REQUIRED ACTION:
Every entry, from the first to the last, should be written out exactly.

DATASET RECORDS:
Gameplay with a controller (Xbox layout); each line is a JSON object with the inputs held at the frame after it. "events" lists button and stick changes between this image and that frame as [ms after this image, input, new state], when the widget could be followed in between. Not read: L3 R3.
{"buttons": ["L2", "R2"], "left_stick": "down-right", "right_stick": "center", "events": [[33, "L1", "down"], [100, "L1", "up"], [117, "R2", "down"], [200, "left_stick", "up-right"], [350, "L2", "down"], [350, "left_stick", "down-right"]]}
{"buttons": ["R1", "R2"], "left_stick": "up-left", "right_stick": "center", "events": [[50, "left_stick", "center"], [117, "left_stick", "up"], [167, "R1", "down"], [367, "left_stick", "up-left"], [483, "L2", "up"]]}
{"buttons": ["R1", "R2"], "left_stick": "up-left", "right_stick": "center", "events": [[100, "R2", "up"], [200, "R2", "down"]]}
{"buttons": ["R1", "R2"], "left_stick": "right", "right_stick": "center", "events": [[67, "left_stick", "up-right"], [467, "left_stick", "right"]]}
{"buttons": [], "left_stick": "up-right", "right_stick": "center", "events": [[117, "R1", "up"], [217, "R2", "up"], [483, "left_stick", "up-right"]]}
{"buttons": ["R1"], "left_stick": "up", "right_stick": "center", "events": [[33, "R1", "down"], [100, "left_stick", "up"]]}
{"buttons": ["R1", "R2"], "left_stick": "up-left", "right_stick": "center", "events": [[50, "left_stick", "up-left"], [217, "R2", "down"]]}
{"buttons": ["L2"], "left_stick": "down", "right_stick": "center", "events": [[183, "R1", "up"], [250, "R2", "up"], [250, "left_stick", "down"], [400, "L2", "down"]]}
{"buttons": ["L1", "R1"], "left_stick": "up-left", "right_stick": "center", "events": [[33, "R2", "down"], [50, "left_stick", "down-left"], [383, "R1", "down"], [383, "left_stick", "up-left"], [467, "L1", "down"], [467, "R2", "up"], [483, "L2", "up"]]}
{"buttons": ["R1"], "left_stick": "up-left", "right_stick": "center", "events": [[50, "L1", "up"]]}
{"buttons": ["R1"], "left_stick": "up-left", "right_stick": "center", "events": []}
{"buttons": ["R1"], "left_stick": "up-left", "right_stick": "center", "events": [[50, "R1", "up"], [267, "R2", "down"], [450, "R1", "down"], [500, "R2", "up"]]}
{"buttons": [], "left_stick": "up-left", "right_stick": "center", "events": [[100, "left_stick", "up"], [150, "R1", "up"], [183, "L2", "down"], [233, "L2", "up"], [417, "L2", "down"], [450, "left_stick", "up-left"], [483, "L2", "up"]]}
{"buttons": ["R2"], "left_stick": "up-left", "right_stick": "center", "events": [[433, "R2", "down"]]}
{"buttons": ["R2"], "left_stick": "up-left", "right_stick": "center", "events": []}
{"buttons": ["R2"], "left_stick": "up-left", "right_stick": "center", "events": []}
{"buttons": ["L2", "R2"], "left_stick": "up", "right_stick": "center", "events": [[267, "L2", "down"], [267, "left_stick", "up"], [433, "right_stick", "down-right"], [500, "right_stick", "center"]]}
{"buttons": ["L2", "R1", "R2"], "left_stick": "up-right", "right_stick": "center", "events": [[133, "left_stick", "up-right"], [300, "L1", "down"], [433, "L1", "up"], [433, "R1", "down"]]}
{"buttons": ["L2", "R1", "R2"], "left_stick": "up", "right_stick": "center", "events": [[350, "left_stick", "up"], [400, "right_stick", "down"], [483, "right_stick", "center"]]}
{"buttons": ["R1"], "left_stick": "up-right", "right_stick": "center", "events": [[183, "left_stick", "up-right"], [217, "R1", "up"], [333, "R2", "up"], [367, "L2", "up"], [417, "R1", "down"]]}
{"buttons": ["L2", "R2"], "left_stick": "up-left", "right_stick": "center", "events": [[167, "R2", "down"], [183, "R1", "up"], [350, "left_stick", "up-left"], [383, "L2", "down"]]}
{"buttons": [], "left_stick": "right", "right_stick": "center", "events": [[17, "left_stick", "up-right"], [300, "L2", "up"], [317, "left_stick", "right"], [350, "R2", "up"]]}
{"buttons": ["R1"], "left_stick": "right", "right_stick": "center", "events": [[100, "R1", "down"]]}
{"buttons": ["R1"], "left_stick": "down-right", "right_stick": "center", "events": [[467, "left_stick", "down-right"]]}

SOLUTION TO THIS TASK:
Gameplay with a controller (Xbox layout); each line is a JSON object with the inputs held at the frame after it. "events" lists button and stick changes between this image and that frame as [ms after this image, input, new state], when the widget could be followed in between. Not read: L3 R3.
{"buttons": ["L2", "R2"], "left_stick": "down-right", "right_stick": "center", "events": [[33, "L1", "down"], [100, "L1", "up"], [117, "R2", "down"], [200, "left_stick", "up-right"], [350, "L2", "down"], [350, "left_stick", "down-right"]]}
{"buttons": ["R1", "R2"], "left_stick": "up-left", "right_stick": "center", "events": [[50, "left_stick", "center"], [117, "left_stick", "up"], [167, "R1", "down"], [367, "left_stick", "up-left"], [483, "L2", "up"]]}
{"buttons": ["R1", "R2"], "left_stick": "up-left", "right_stick": "center", "events": [[100, "R2", "up"], [200, "R2", "down"]]}
{"buttons": ["R1", "R2"], "left_stick": "right", "right_stick": "center", "events": [[67, "left_stick", "up-right"], [467, "left_stick", "right"]]}
{"buttons": [], "left_stick": "up-right", "right_stick": "center", "events": [[117, "R1", "up"], [217, "R2", "up"], [483, "left_stick", "up-right"]]}
{"buttons": ["R1"], "left_stick": "up", "right_stick": "center", "events": [[33, "R1", "down"], [100, "left_stick", "up"]]}
{"buttons": ["R1", "R2"], "left_stick": "up-left", "right_stick": "center", "events": [[50, "left_stick", "up-left"], [217, "R2", "down"]]}
{"buttons": ["L2"], "left_stick": "down", "right_stick": "center", "events": [[183, "R1", "up"], [250, "R2", "up"], [250, "left_stick", "down"], [400, "L2", "down"]]}
{"buttons": ["L1", "R1"], "left_stick": "up-left", "right_stick": "center", "events": [[33, "R2", "down"], [50, "left_stick", "down-left"], [383, "R1", "down"], [383, "left_stick", "up-left"], [467, "L1", "down"], [467, "R2", "up"], [483, "L2", "up"]]}
{"buttons": ["R1"], "left_stick": "up-left", "right_stick": "center", "events": [[50, "L1", "up"]]}
{"buttons": ["R1"], "left_stick": "up-left", "right_stick": "center", "events": []}
{"buttons": ["R1"], "left_stick": "up-left", "right_stick": "center", "events": [[50, "R1", "up"], [267, "R2", "down"], [450, "R1", "down"], [500, "R2", "up"]]}
{"buttons": [], "left_stick": "up-left", "right_stick": "center", "events": [[100, "left_stick", "up"], [150, "R1", "up"], [183, "L2", "down"], [233, "L2", "up"], [417, "L2", "down"], [450, "left_stick", "up-left"], [483, "L2", "up"]]}
{"buttons": ["R2"], "left_stick": "up-left", "right_stick": "center", "events": [[433, "R2", "down"]]}
{"buttons": ["R2"], "left_stick": "up-left", "right_stick": "center", "events": []}
{"buttons": ["R2"], "left_stick": "up-left", "right_stick": "center", "events": []}
{"buttons": ["L2", "R2"], "left_stick": "up", "right_stick": "center", "events": [[267, "L2", "down"], [267, "left_stick", "up"], [433, "right_stick", "down-right"], [500, "right_stick", "center"]]}
{"buttons": ["L2", "R1", "R2"], "left_stick": "up-right", "right_stick": "center", "events": [[133, "left_stick", "up-right"], [300, "L1", "down"], [433, "L1", "up"], [433, "R1", "down"]]}
{"buttons": ["L2", "R1", "R2"], "left_stick": "up", "right_stick": "center", "events": [[350, "left_stick", "up"], [400, "right_stick", "down"], [483, "right_stick", "center"]]}
{"buttons": ["R1"], "left_stick": "up-right", "right_stick": "center", "events": [[183, "left_stick", "up-right"], [217, "R1", "up"], [333, "R2", "up"], [367, "L2", "up"], [417, "R1", "down"]]}
{"buttons": ["L2", "R2"], "left_stick": "up-left", "right_stick": "center", "events": [[167, "R2", "down"], [183, "R1", "up"], [350, "left_stick", "up-left"], [383, "L2", "down"]]}
{"buttons": [], "left_stick": "right", "right_stick": "center", "events": [[17, "left_stick", "up-right"], [300, "L2", "up"], [317, "left_stick", "right"], [350, "R2", "up"]]}
{"buttons": ["R1"], "left_stick": "right", "right_stick": "center", "events": [[100, "R1", "down"]]}
{"buttons": ["R1"], "left_stick": "down-right", "right_stick": "center", "events": [[467, "left_stick", "down-right"]]}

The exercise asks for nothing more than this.